On aurait pu continuer comme ça, à cacher au fond de nous ce qui ne va pas, jouer la bande de potes sans faille, j’aurais pu y croire pourtant jusqu’à ce que ça me tombe sur la gueule. L’idylle s’envole lentement et on se rend compte que nos compagnons ne sont, finalement, que des hommes. Déception quelque-part attendue quand on y pense, je repars avec l’esprit léger de ceux qui n’ont plus grand-chose à perdre.
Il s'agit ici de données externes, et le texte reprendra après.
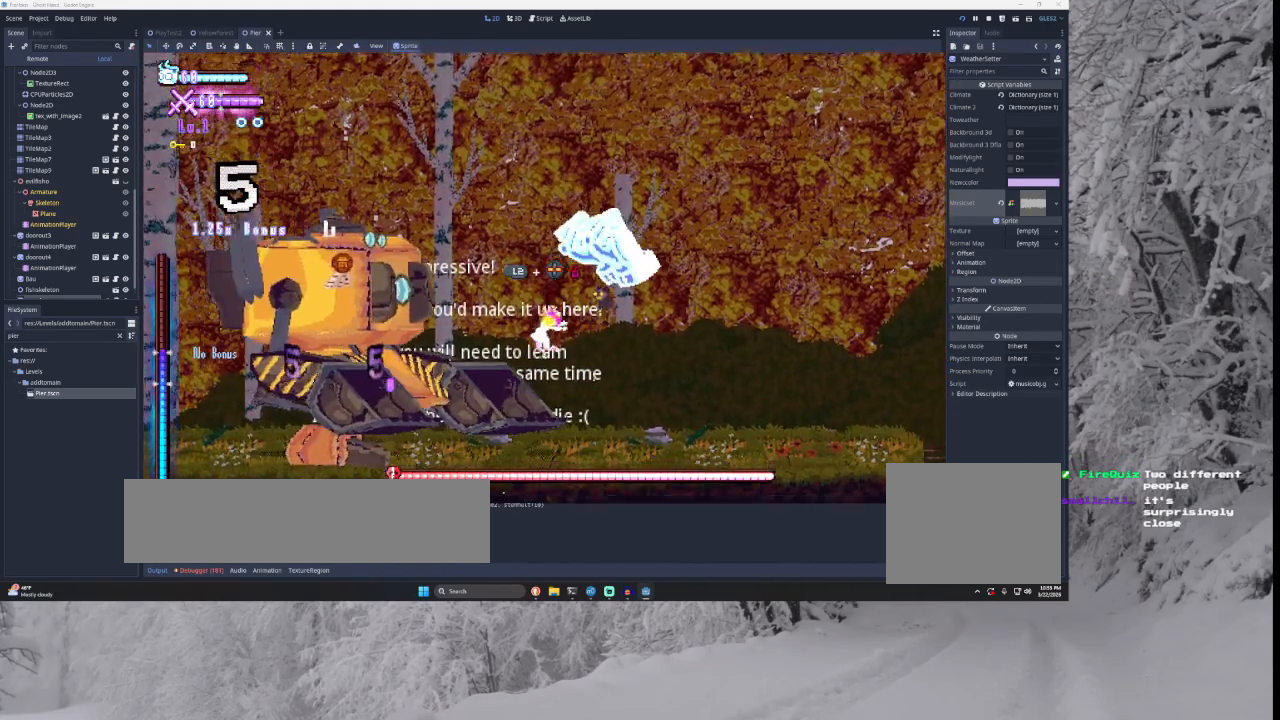
{"buttons": [], "left_stick": "left", "right_stick": "center", "events": [[33, "left_stick", "down"], [133, "left_stick", "center"], [333, "left_stick", "left"]]}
J’aime cette nouvelle terre qui m’accueille, j’aime cet appartement, nouveau foyer d’une famille qui sera maintenant presque banale, j’aime ma nouvelle chambre, pièce qui me ressemble enfin, j’aime cette ville composée de vieilles ruelles tortueuses, j’aime le soleil qui tape sans arrêt. Un nouveau départ, et toutes mes appréhensions s’envolent quand le vent nocturne m’apporte les échos d’une fête : les gens ne sont pas différents, et c’est sur des rires hystériques, pas les miens, ceux de n’importe qui, que les gendarmes m’interrogent, sans doute appelés par un voisin trouble-fête. Ce langage là est universel et je me sentirais presque chez moi.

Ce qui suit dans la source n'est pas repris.